• Data segment
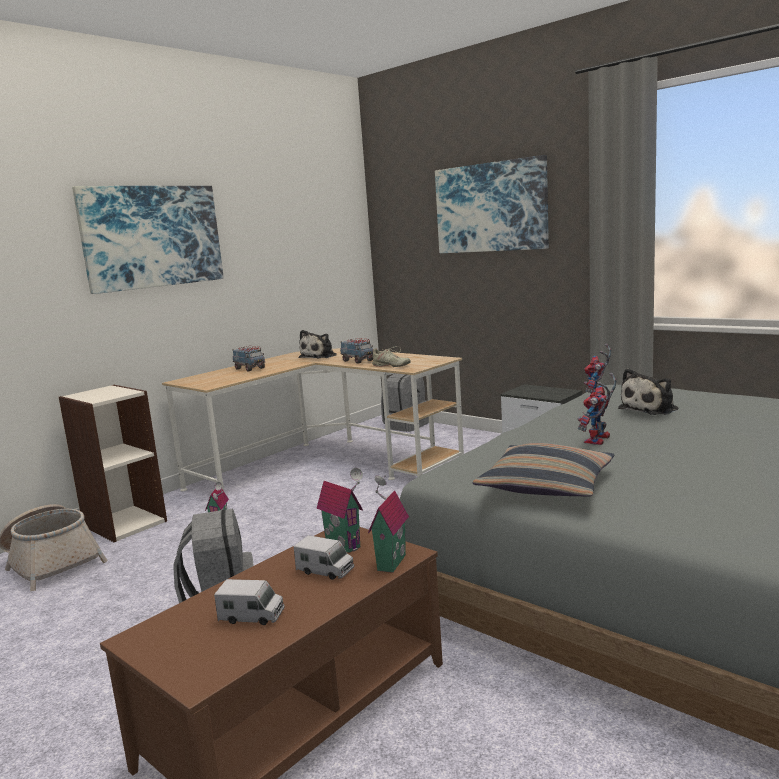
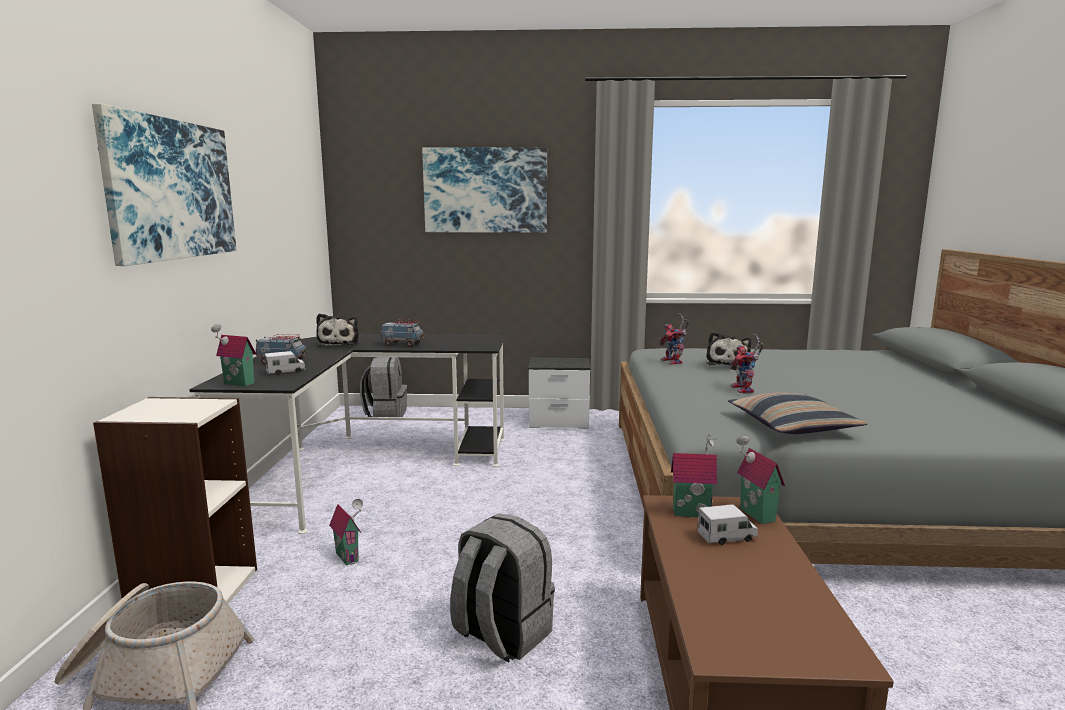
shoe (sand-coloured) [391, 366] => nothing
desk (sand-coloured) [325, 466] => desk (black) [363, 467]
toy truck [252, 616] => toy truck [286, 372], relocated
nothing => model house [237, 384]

• The problem
Return solely the number of lines in the data that include the word "sand".

• Your solution
2